Ghulam Haider Kabiri, 65, an expert on Herat’s ancient monuments, said that up until one year ago Bahzad’s tomb was topped with a marble stone, approximately 30 centimeters wide and 180 centimeters long, with colored writing.

The nearby grave of Rustam Ali, Bahzad’s nephew, was also marked with a stone, he added. But both markers have vanished.

Ayamuddin Ajmal, head of an international project charged with protecting Herat’s ancient monuments, told www.afghanistanvotes.com that Rustam Ali’s tombstone had been stolen, but that of Bahzad had been moved to the Herat museum.

“We have been forced to shift valuable stones like Bahzad’s to a safe place,” said Ajmal. “We have many times asked the appropriate authorities to make new markers to identify the graves of those whose tombstones have been moved to the museum. They have not yet reacted, saying they have no budget.”

Herat is one of Afghanistan’s richest cultural and historical treasures, containing many invaluable monuments. As such it often comes under attack by smugglers and other profiteers. The Ministry of Information and Culture, as well as other entities tasked with historic preservation, have been unable to prevent such attacks.

According to Ajmal, there have been 12 cases of theft recorded in Herat over the past two years. One of the worst occurred just three months ago, in May, when artifacts from the Buddhist, Ghorian and Temorian eras were stolen from Herat’s National Museum.

Based on Ajmal’s remarks, one of the thieves accused of the museum heist died in prison under suspicious circumstances.

altIn another incident, two valuable tombstones were taken from the shrines of Khoja Nezamuddin and Khoja Sadruddin, in the northern part of the city. Parts of the shrine itself were also dug up at the same time.

Herat has been hoping for some time to gain status as a historic city on UNESCO’s register. Failure to place the city under UNESCO protection is another reason that monuments are disappearing, said Ajmal.

The city was also one of the most popular tourist destinations in Afghanistan.

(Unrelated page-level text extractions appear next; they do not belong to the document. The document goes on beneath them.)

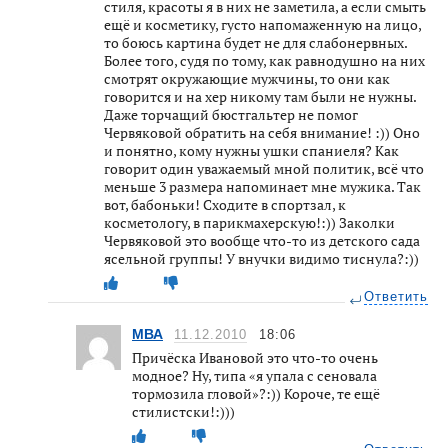
стиля, красоты я в них не заметила, а если смыть
ещё и косметику, густо напомаженную на лицо,
то боюсь картина будет не для слабонервных.
Более того, судя по тому, как равнодушно на них
смотрят окружающие мужчины, то они как
говорится и на хер никому там были не нужны.
Даже торчащий бюстгальтер не помог
Червяковой обратить на себя внимание! :)) Оно
и понятно, кому нужны ушки спаниеля? Как
говорит один уважаемый мной политик, всё что
меньше 3 размера напоминает мне мужика. Так
вот, бабоньки! Сходите в спортзал, к
косметологу, в парикмахерскую!:)) Заколки
Червяковой это вообще что-то из детского сада
ясельной группы! У внучки видимо тиснула?:))
Ответить
МВА
11.12.2010
18:06
Причёска Ивановой это что-то очень
модное? Ну, типа «я упала с сеновала
тормозила гловой»?:)) Короче, те ещё
стилистски!:)))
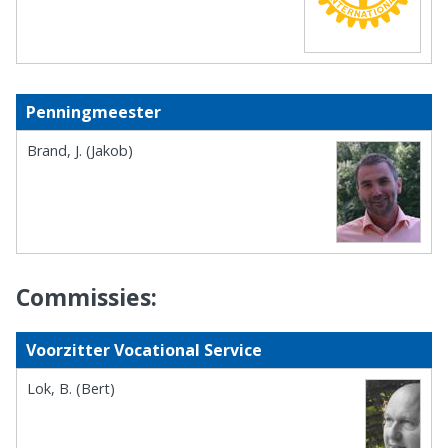
Penningmeester
Brand, J. (Jakob)
Commissies:
Voorzitter Vocational Service
Lok, B. (Bert)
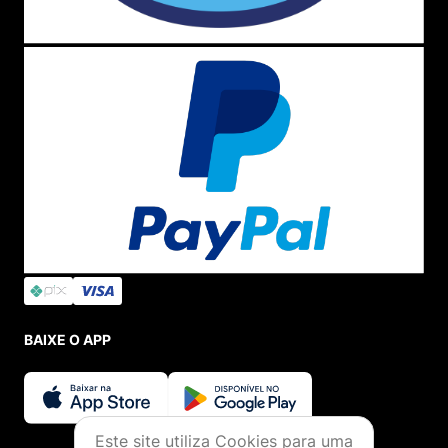
BAIXE O APP
Este site utiliza Cookies para uma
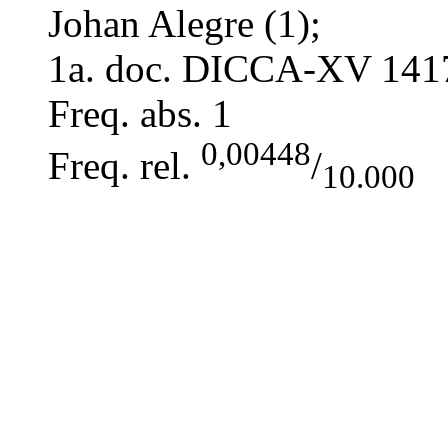
Johan Alegre (1);
1a. doc. DICCA-XV
141
Freq. abs.
1
0,00448
Freq. rel.
/
10.000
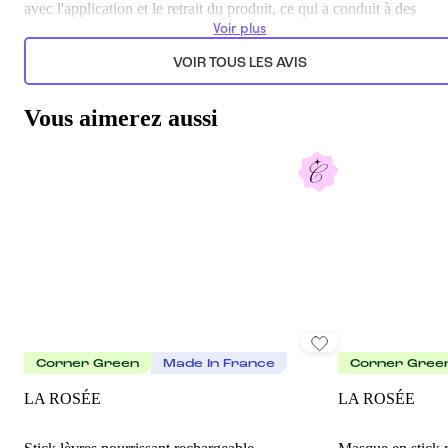
avec l'application et le retrait du produit, ce qui a conduit à des
expériences moins positives pour quelques utilisateurs.
Voir plus
Généré par l’IA à partir du texte des commentaires clients.
VOIR TOUS LES AVIS
Vous aimerez aussi
Corner Green
Made In France
Corner Gree
LA ROSÉE
LA ROSÉE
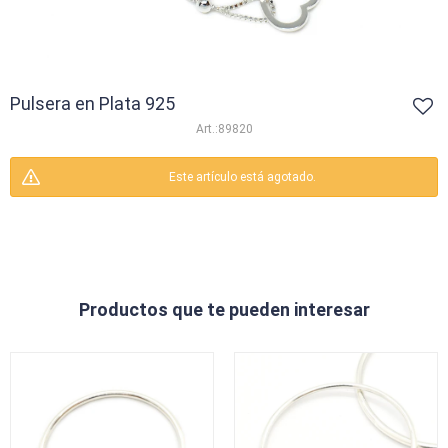
Pulsera en Plata 925
89820
Este artículo está agotado.
Productos que te pueden interesar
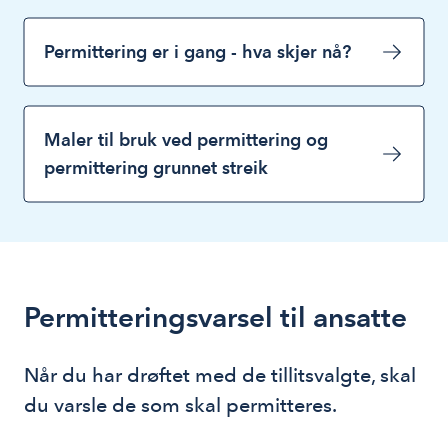
Permittering er i gang - hva skjer nå?
Maler til bruk ved permittering og
permittering grunnet streik
Permitteringsvarsel til ansatte
Når du har drøftet med de tillitsvalgte, skal 
du varsle de som skal permitteres.  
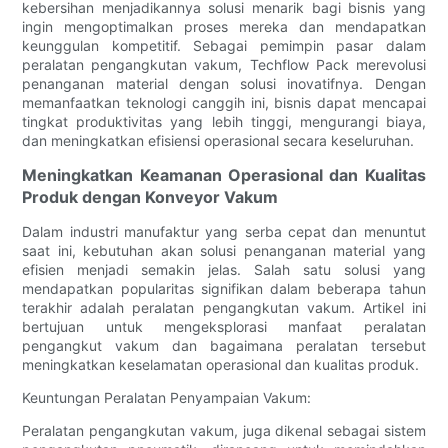
kebersihan menjadikannya solusi menarik bagi bisnis yang
ingin mengoptimalkan proses mereka dan mendapatkan
keunggulan kompetitif. Sebagai pemimpin pasar dalam
peralatan pengangkutan vakum, Techflow Pack merevolusi
penanganan material dengan solusi inovatifnya. Dengan
memanfaatkan teknologi canggih ini, bisnis dapat mencapai
tingkat produktivitas yang lebih tinggi, mengurangi biaya,
dan meningkatkan efisiensi operasional secara keseluruhan.
Meningkatkan Keamanan Operasional dan Kualitas
Produk dengan Konveyor Vakum
Dalam industri manufaktur yang serba cepat dan menuntut
saat ini, kebutuhan akan solusi penanganan material yang
efisien menjadi semakin jelas. Salah satu solusi yang
mendapatkan popularitas signifikan dalam beberapa tahun
terakhir adalah peralatan pengangkutan vakum. Artikel ini
bertujuan untuk mengeksplorasi manfaat peralatan
pengangkut vakum dan bagaimana peralatan tersebut
meningkatkan keselamatan operasional dan kualitas produk.
Keuntungan Peralatan Penyampaian Vakum:
Peralatan pengangkutan vakum, juga dikenal sebagai sistem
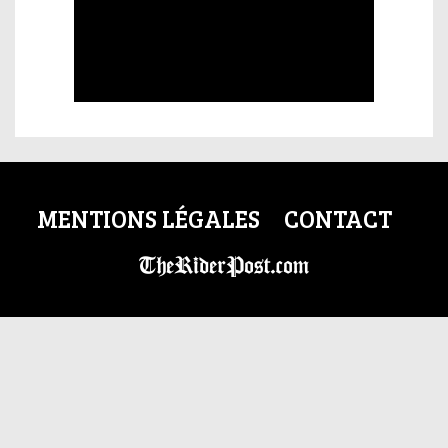
MENTIONS LÉGALES
CONTACT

But the government’s failure to take action to protect the architectural and historical treasures of the city has endangered its priceless legacy.

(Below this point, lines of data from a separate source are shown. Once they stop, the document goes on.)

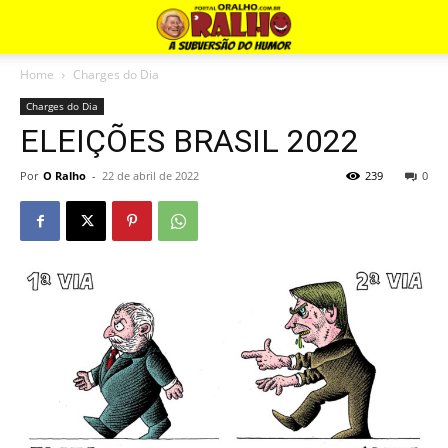
Home
Charges do Dia
Charges do Dia
ELEIÇÕES BRASIL 2022
Por
O Ralho
-
22 de abril de 2022
239
0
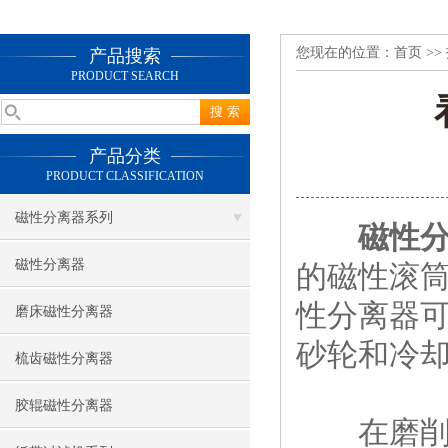
您现在的位置：
首页
>>
产品搜索
PRODUCT SEARCH
产品分类
PRODUCT CLASSIFICATION
磁性分离器系列
磁性
磁性分离器
的磁性滚
性分离器
磨床磁性分离器
砂轮和冷
梳齿磁性分离器
胶辊磁性分离器
在磨削加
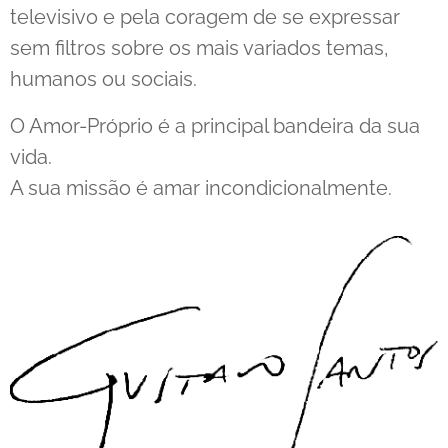
televisivo e pela coragem de se expressar
sem filtros sobre os mais variados temas,
humanos ou sociais.
O Amor-Próprio é a principal bandeira da sua
vida.
A sua missão é amar incondicionalmente.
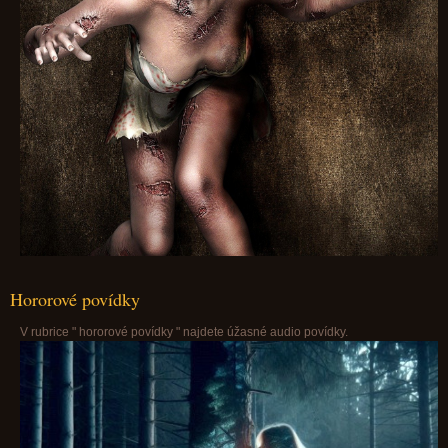
Hororové povídky
V rubrice " hororové povídky " najdete úžasné audio povídky.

Herat’s old city is about 321 square kilometers, with 200 houses. It starts at Chawk-e-Cinema and ends in Spin Ade. The city is in the process of being restored to its original appearance; 54 houses have already been repaired by the Aga Khan Foundation. But so far, according to experts, the government has done little.

Residents of the old city also contribute to its decline by violating the agreement on historical preservation. They repair or sell their properties with no regard to historical value, and without consulting those in charge of protecting the ancient monuments.

Shops that cater to the tourist industry also do their share of harm. Hundreds of stores sell ancient artifacts in violation of the laws on historic preservation. They steal monuments such as tombstones and break them into smaller pieces to sell. The museum contains many artifacts seized from smugglers.